This course follows a rough chronological disorder in which we talk about emerging adulthood and young adulthood first, followed by middle adulthood, and older adulthood. However, this division is mostly for convenience and custom rather than because of any clear delineation. Older adulthood covers a period of up to 40 years and now is commonly divided into at least two if not three parts. Ageism likely contributes to the fact that there still are many studies in which everyone 50 and up is classified as older with no subdivision.
The twenties and thirties are often thought of as early adulthood. (Students who are in their mid 30s tend to love to hear that they are a young adult!). It is a time when we are at our physiological peak but are most at risk for involvement in violent crimes and substance abuse. It is a time of focusing on the future and putting a lot of energy into making choices that will help one earn the status of a full adult in the eyes of others. Love and work are primary concerns at this stage of life.

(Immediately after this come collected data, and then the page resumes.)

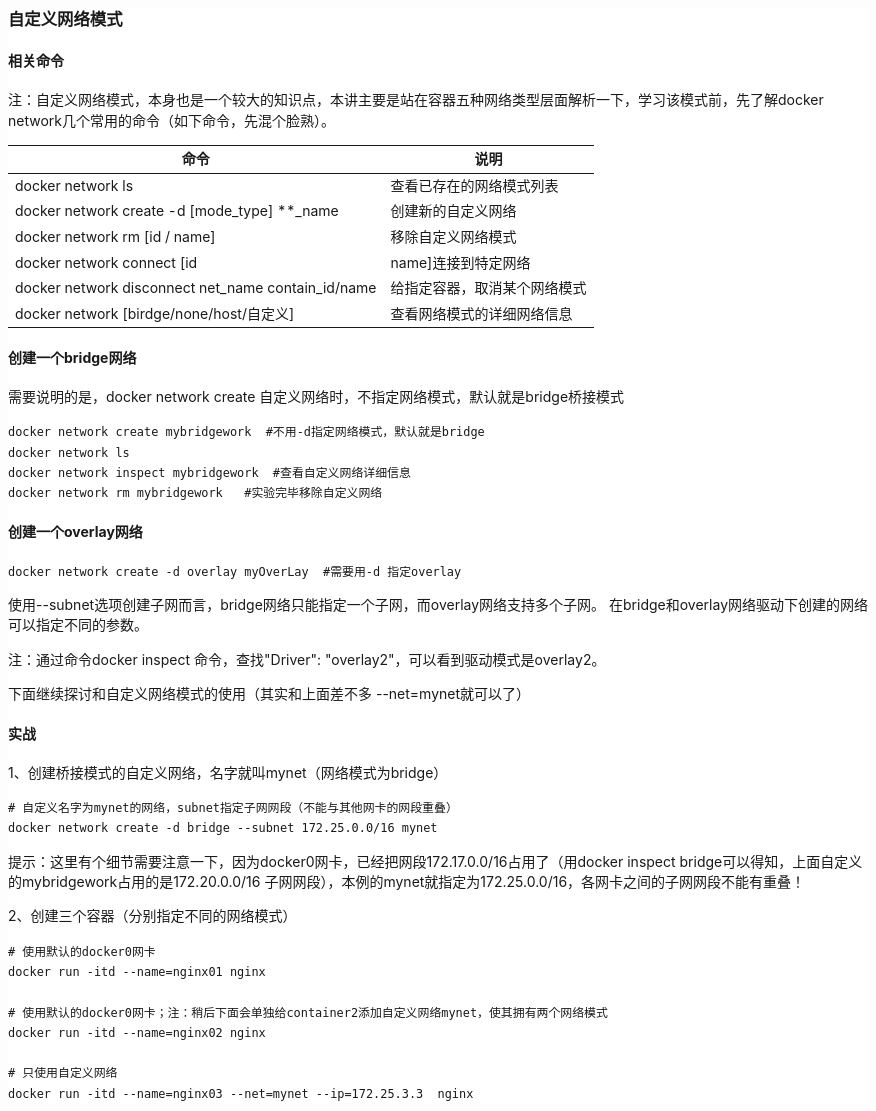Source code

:### 自定义网络模式

#### 相关命令

注：自定义网络模式，本身也是一个较大的知识点，本讲主要是站在容器五种网络类型层面解析一下，学习该模式前，先了解docker network几个常用的命令（如下命令，先混个脸熟）。

| 命令                                               | 说明                         |
| -------------------------------------------------- | ---------------------------- |
| docker network ls                                  | 查看已存在的网络模式列表     |
| docker network create -d [mode_type] **_name       | 创建新的自定义网络           |
| docker network rm  [id / name]                     | 移除自定义网络模式           |
| docker network connect  [id                        | name]连接到特定网络          |
| docker network disconnect net_name contain_id/name | 给指定容器，取消某个网络模式 |
| docker network [birdge/none/host/自定义]           | 查看网络模式的详细网络信息   |

#### 创建一个bridge网络

需要说明的是，docker network create 自定义网络时，不指定网络模式，默认就是bridge桥接模式

```shell
docker network create mybridgework  #不用-d指定网络模式，默认就是bridge
docker network ls
docker network inspect mybridgework  #查看自定义网络详细信息
docker network rm mybridgework   #实验完毕移除自定义网络
```

#### 创建一个overlay网络

```shell
docker network create -d overlay myOverLay  #需要用-d 指定overlay
```

使用--subnet选项创建子网而言，bridge网络只能指定一个子网，而overlay网络支持多个子网。
在bridge和overlay网络驱动下创建的网络可以指定不同的参数。

注：通过命令docker inspect 命令，查找"Driver": "overlay2"，可以看到驱动模式是overlay2。

下面继续探讨和自定义网络模式的使用（其实和上面差不多 --net=mynet就可以了） 

#### 实战

1、创建桥接模式的自定义网络，名字就叫mynet（网络模式为bridge）

```shell
# 自定义名字为mynet的网络，subnet指定子网网段（不能与其他网卡的网段重叠）
docker network create -d bridge --subnet 172.25.0.0/16 mynet  
```

提示：这里有个细节需要注意一下，因为docker0网卡，已经把网段172.17.0.0/16占用了（用docker inspect bridge可以得知，上面自定义的mybridgework占用的是172.20.0.0/16 子网网段），本例的mynet就指定为172.25.0.0/16，各网卡之间的子网网段不能有重叠！

2、创建三个容器（分别指定不同的网络模式）

```shell
# 使用默认的docker0网卡
docker run -itd --name=nginx01 nginx 

# 使用默认的docker0网卡；注：稍后下面会单独给container2添加自定义网络mynet，使其拥有两个网络模式
docker run -itd --name=nginx02 nginx  

# 只使用自定义网络
docker run -itd --name=nginx03 --net=mynet --ip=172.25.3.3  nginx
```
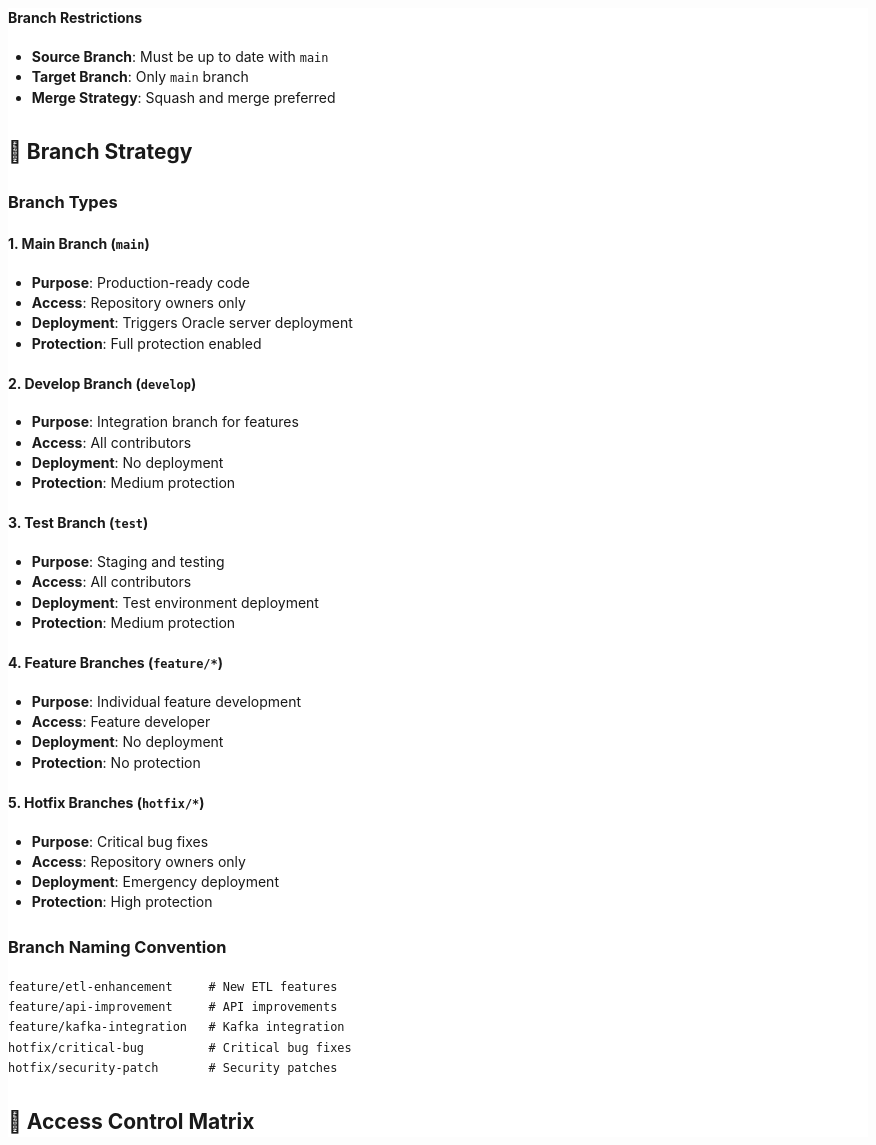 #### Branch Restrictions
- **Source Branch**: Must be up to date with `main`
- **Target Branch**: Only `main` branch
- **Merge Strategy**: Squash and merge preferred

## 🔄 Branch Strategy

### Branch Types

#### 1. Main Branch (`main`)
- **Purpose**: Production-ready code
- **Access**: Repository owners only
- **Deployment**: Triggers Oracle server deployment
- **Protection**: Full protection enabled

#### 2. Develop Branch (`develop`)
- **Purpose**: Integration branch for features
- **Access**: All contributors
- **Deployment**: No deployment
- **Protection**: Medium protection

#### 3. Test Branch (`test`)
- **Purpose**: Staging and testing
- **Access**: All contributors
- **Deployment**: Test environment deployment
- **Protection**: Medium protection

#### 4. Feature Branches (`feature/*`)
- **Purpose**: Individual feature development
- **Access**: Feature developer
- **Deployment**: No deployment
- **Protection**: No protection

#### 5. Hotfix Branches (`hotfix/*`)
- **Purpose**: Critical bug fixes
- **Access**: Repository owners only
- **Deployment**: Emergency deployment
- **Protection**: High protection

### Branch Naming Convention

```
feature/etl-enhancement     # New ETL features
feature/api-improvement     # API improvements
feature/kafka-integration   # Kafka integration
hotfix/critical-bug         # Critical bug fixes
hotfix/security-patch       # Security patches
```

## 🔐 Access Control Matrix
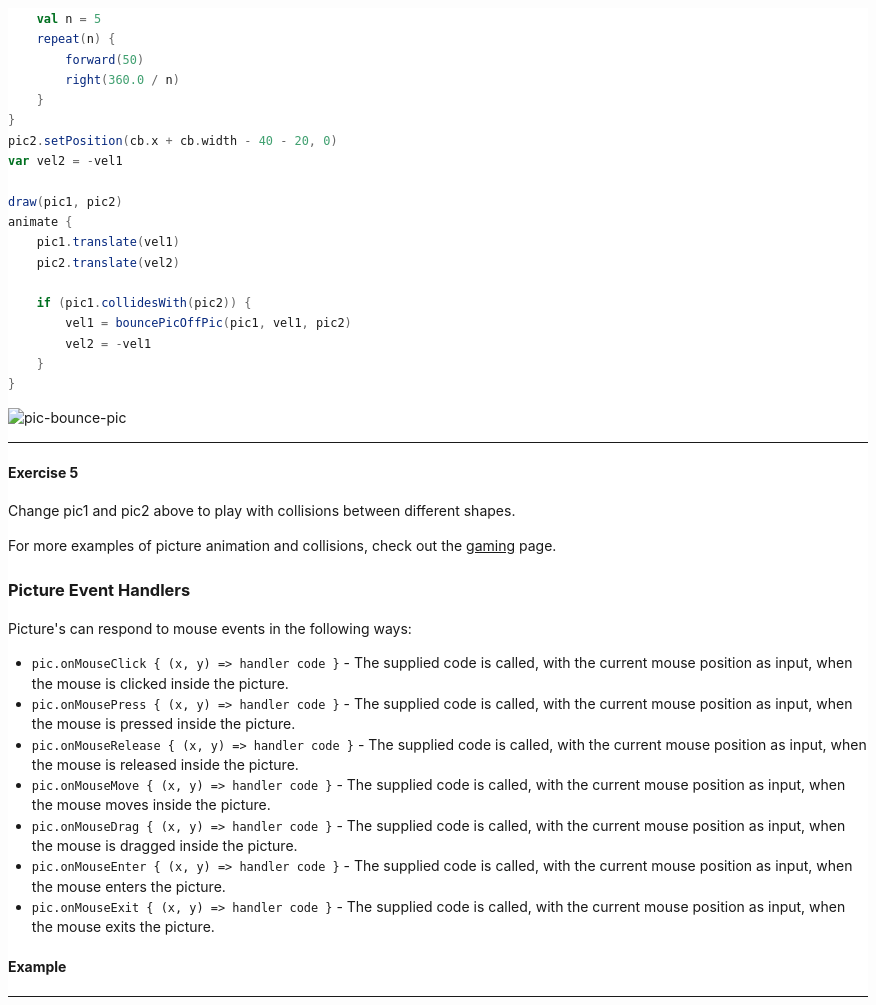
 ```scala
    val n = 5
    repeat(n) {
        forward(50)
        right(360.0 / n)
    }
}
pic2.setPosition(cb.x + cb.width - 40 - 20, 0)
var vel2 = -vel1

draw(pic1, pic2)
animate {
    pic1.translate(vel1)
    pic2.translate(vel2)

    if (pic1.collidesWith(pic2)) {
        vel1 = bouncePicOffPic(pic1, vel1, pic2)
        vel2 = -vel1
    }
}
```

![pic-bounce-pic](pic-bounce-pic.gif)

---

#### Exercise 5

Change pic1 and pic2 above to play with collisions between different shapes.

For more examples of picture animation and collisions, check out the [gaming](../gaming-index.html) page.

### Picture Event Handlers

Picture's can respond to mouse events in the following ways:
* `pic.onMouseClick { (x, y) => handler code }` - The supplied code is called, with the current mouse position as input, when the mouse is clicked inside the picture.
* `pic.onMousePress { (x, y) => handler code }` - The supplied code is called, with the current mouse position as input, when the mouse is pressed inside the picture.
* `pic.onMouseRelease { (x, y) => handler code }` - The supplied code is called, with the current mouse position as input, when the mouse is released inside the picture.
* `pic.onMouseMove { (x, y) => handler code }` - The supplied code is called, with the current mouse position as input, when the mouse moves inside the picture.
* `pic.onMouseDrag { (x, y) => handler code }` - The supplied code is called, with the current mouse position as input, when the mouse is dragged inside the picture.
* `pic.onMouseEnter { (x, y) => handler code }` - The supplied code is called, with the current mouse position as input, when the mouse enters the picture.
* `pic.onMouseExit { (x, y) => handler code }` - The supplied code is called, with the current mouse position as input, when the mouse exits the picture.

#### Example

---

The late thirties through the mid-sixties is referred to as middle adulthood. This is a period in which aging, that began earlier, becomes more noticeable and a period at which many people are at their peak of productivity in love and work. It may be a period of gaining expertise in certain fields and being able to understand problems and find solutions with greater efficiency than before. It can also be a time of becoming more realistic about possibilities in life previously considered; of recognizing the difference between what is possible and what is likely. This is also the age group hardest hit by the AIDS epidemic in Africa resulting in a substantial decrease in the number of workers in those economies (Weitz, 2007).
This period of the life span has increased in the last 100 years, particularly in industrialized countries. Late adulthood is sometimes subdivided into two or three categories such as the “young old” and “old old” or the “young old”, “old old”, and “oldest old”. We will follow the former categorization and make the distinction between the “young old” who are people between 65 and 79 and the “old old” or those who are 80 and older. One of the primary differences between these groups is that the young old are very similar to midlife adults; still working, still relatively healthy, and still interested in being productive and active. The “old old” remain productive and active and the majority continues to live independently, but risks of the diseases of old age such as arteriosclerosis, cancer, and cerebral vascular disease increases substantially for this age group. Issues of housing, healthcare, and extending active life expectancy are only a few of the topics of concern for this age group. A better way to appreciate the diversity of people in late adulthood is to go beyond chronological age and examine whether a person is experiencing optimal aging (like the gentleman pictured above who is in very good health for his age and continues to have an active, stimulating life), normal aging (in which the changes are similar to most of those of the same age), or impaired aging (referring to someone who has more physical challenge and disease than others of the same age).